__Extract provided__:
┄┄┄┄┄┄

Whither beauty? Withered on the prickly postmodern vine. Sour grapes, you say? Just look around: A chemical haze obscures formerly fragrant, now fallow fields of flowers across which long-legged lovelies strolled arm in arm under pin-striped parasols; poisonous waste washes up on the shores of previously pristine beaches where carefree bathers whiled away their weekends; and corporate conglomerates co-opt every available surface of soccer field and skating rink, once the open-air arenas of athletes for whom sport was merely child's play dressed up in soft cotton jerseys and sensible shoes. Autumn afternoons no longer linger for a sun-dappled eternity, elegance is a disease of conceit, and Fred Astaire is long gone. With a tip of the woefully unfashionable top hat to Simone Signoret, nostalgia isn't what it used to be.
But what good is sitting alone in your room? Slink over to the San Francisco Museum of Modern Art and spend many a restorative hour among the unknown pleasures of "Martin Munkácsi: Think While You Shoot!," a joyous retrospective that traces the rise and fall of beauty as a panacea, placebo, moral absolute, and vicious myth. The myriad surprises here refute rumors of beauty's untimely demise, or at least temporarily revive those long-lost days of languorous lounging when everyone was gorgeous and speed meant velocity. Munkácsi's photographs depict a world not quite ours, but layered with remnants and reminders of what was and what again could be, when everything's gone green ceaselessly in motion. Neither the artist nor his subjects ever slowed down, hence the simultaneity demanded by the exhibition title. (For a guide on how best to experience the show on the first of the many visits it merits, check out the trio of would-be crooks racing through the Louvre in Jean-Luc Godard's Band of Outsiders.)

┄┄┄┄┄┄

__Provided data__:
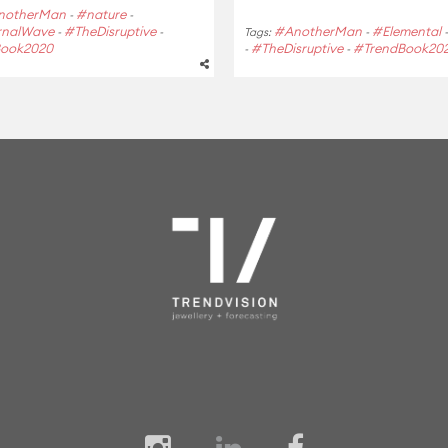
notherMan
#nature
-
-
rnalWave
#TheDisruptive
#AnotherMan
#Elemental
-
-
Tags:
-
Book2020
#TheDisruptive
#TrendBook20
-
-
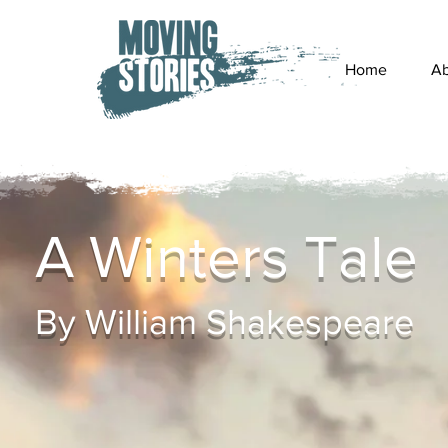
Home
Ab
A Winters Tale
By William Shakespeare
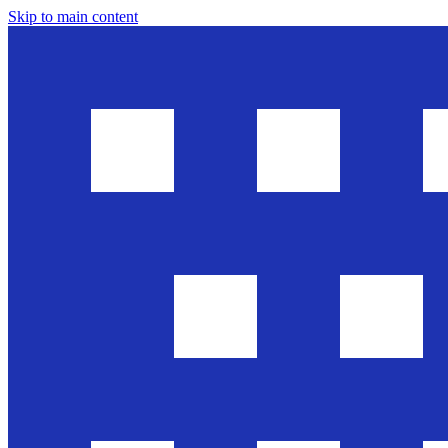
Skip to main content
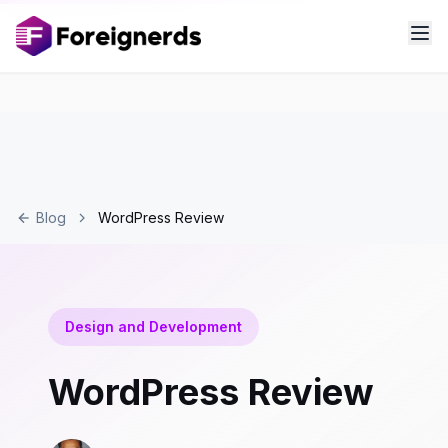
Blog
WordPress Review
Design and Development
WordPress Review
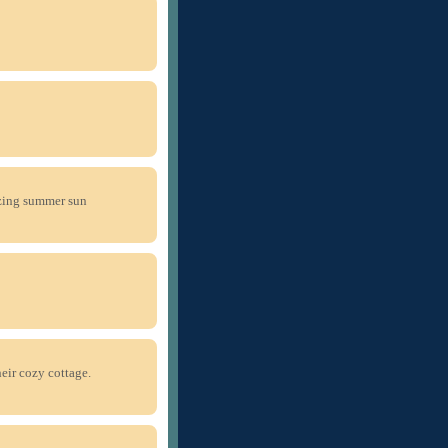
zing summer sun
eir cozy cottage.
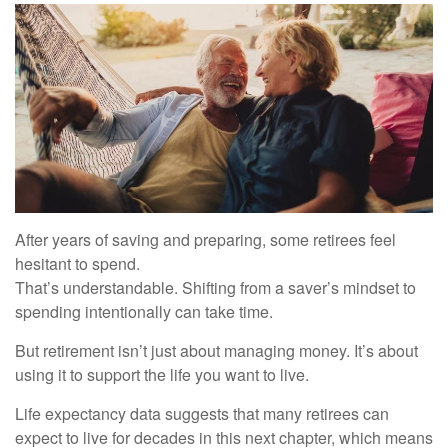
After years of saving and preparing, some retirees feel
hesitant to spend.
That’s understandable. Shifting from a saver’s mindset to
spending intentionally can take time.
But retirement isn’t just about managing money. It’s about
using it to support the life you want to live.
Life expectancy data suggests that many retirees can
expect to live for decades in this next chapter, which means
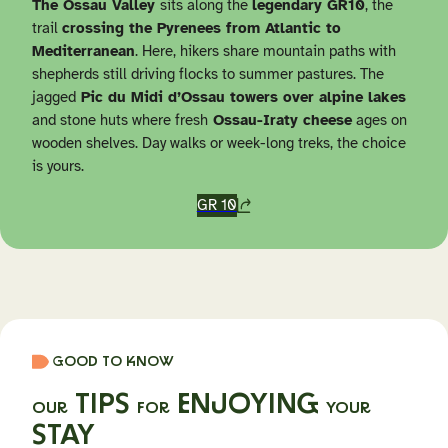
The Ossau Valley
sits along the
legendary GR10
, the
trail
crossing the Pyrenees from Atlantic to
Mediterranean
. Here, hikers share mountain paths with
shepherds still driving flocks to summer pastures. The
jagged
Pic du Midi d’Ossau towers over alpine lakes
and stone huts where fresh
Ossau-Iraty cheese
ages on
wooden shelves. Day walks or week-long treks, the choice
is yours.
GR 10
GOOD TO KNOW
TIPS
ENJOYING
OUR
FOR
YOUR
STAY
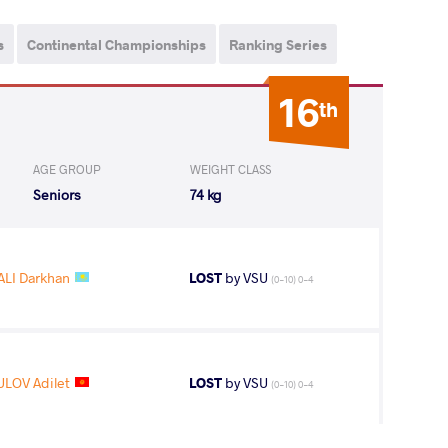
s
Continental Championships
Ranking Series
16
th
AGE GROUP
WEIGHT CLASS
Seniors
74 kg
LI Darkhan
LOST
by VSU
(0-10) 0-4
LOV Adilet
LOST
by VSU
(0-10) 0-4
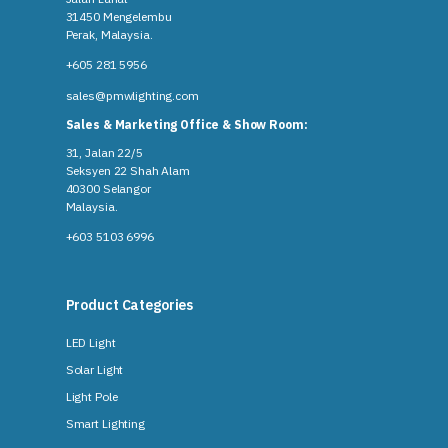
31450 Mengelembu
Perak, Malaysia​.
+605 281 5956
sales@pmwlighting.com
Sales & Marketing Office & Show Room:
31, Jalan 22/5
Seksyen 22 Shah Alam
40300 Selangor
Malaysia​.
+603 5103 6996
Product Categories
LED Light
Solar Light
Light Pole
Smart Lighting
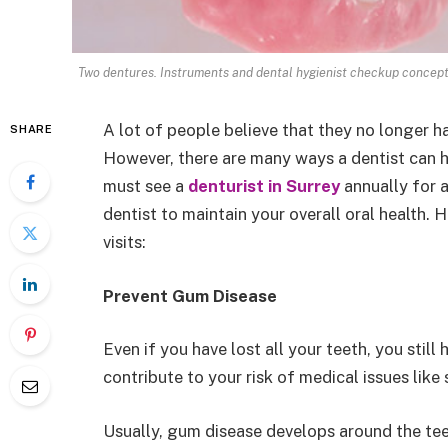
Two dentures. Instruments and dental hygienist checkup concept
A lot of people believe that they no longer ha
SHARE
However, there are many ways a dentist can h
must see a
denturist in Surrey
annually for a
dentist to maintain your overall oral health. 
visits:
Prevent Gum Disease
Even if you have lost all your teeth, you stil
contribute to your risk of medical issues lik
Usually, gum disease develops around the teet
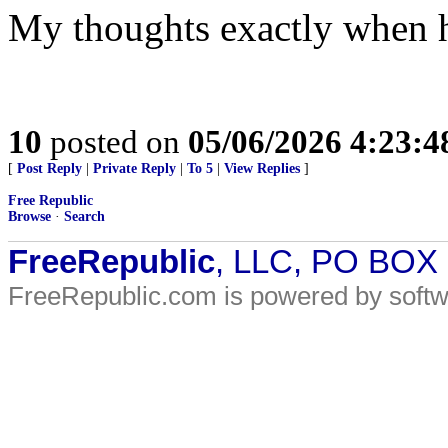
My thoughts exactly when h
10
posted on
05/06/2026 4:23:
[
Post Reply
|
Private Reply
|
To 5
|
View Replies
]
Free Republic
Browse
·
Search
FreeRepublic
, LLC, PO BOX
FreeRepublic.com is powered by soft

┄┄┄┄┄┄

__Requirement__: Please continue the piece on the Martin Munkácsi exhibition, starting right after its final sentence.

__Written answer__:
Born in Hungary in 1896 and restlessly embarking on peripatetic journeys around the world, camera in tow, until his 1963 passing, Munkácsi was a modernist master of photography whose remarkable yet often overlooked achievements encompassed the prewar innocence of Budapest and the privileged leisure of Weimar-era Berlin. He shot mining disasters in Alsdorf and the landing of the Graf Zeppelin in Brazil, the pastoral villages of the Lengua tribe and the fabulous glamour of old Hollywood. He was everywhere and always in good company, swimming with the in-too-deep denizens of Copacabana, hobnobbing with the Hearsts at San Simeon, and marching with military troops in Liberia.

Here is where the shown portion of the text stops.